Chainsail, a web service for sampling multimodal distributions: opinions and beta testers wanted!

Hi Stan community,

Colleagues and I over at Tweag created a web service called Chainsail that can drastically improve sampling of multimodal distributions, which occur often in models with unidentifiable parameters or when you have ambiguous data. Chainsail has flexible support for models and probability distributions defined in PyMC, Stan, or hand-written Python.
The secret sauce in Chainsail is an autotuning Replica Exchange algorithm that uses cloud computing to scale dynamically beyond the computing resources available on single machines. If you want to learn more about Replica Exchange, here’s a shameless plug: I wrote a blog post about it.

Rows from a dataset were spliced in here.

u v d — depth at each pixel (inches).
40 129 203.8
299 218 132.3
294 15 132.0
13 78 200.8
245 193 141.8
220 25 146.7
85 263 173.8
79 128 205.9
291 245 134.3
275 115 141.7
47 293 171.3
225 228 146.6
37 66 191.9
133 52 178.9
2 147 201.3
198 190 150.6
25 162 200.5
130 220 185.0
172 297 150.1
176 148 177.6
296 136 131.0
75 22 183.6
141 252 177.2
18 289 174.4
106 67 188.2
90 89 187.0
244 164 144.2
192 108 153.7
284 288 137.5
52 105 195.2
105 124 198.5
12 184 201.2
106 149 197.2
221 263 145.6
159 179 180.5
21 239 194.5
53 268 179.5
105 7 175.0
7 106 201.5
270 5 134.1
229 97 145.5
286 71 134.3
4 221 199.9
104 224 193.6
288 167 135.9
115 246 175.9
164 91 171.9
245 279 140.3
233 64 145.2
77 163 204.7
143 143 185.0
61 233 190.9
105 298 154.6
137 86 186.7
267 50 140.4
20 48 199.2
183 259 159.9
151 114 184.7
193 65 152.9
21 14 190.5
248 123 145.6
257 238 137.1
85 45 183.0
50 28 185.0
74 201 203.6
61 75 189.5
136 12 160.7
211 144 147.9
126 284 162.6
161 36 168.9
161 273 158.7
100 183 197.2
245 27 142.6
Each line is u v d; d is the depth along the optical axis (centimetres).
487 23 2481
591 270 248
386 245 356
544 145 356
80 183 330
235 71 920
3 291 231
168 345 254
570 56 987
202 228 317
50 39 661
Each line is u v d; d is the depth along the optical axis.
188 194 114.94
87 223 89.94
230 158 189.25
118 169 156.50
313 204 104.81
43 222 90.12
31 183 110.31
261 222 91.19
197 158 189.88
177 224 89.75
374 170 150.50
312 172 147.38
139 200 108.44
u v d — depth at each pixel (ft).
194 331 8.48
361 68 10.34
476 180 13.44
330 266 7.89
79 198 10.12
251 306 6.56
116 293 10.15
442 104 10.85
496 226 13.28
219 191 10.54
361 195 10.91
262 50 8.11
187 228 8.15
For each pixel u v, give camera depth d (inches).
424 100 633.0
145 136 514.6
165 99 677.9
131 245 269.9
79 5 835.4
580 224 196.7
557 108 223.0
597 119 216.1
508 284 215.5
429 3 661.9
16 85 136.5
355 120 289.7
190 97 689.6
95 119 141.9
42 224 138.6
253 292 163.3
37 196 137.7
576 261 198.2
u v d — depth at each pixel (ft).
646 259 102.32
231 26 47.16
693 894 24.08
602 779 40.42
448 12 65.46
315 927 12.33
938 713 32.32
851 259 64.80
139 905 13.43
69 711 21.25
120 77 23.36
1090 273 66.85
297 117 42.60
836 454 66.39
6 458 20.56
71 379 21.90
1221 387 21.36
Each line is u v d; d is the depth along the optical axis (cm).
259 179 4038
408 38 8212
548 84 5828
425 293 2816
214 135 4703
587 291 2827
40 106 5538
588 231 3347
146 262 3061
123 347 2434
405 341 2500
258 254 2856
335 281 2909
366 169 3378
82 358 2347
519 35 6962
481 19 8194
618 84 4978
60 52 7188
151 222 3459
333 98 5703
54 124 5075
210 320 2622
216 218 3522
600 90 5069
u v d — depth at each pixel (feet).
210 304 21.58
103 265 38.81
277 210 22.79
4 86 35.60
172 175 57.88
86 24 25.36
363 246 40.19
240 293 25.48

We’re currently looking for probabilistic programming practitioners who might be interested in beta-testing it. If you have multimodal distributions to sample, shoot us an email to get your email address authorized. The email address is below. Don’t hesitate either to tell us a bit about your sampling problem or ask us for a demo - we would be happy to chat and show you around. Currently, Chainsail is deployed on Tweag’s premises and is available to beta testers for free (within reasonable computing time limits).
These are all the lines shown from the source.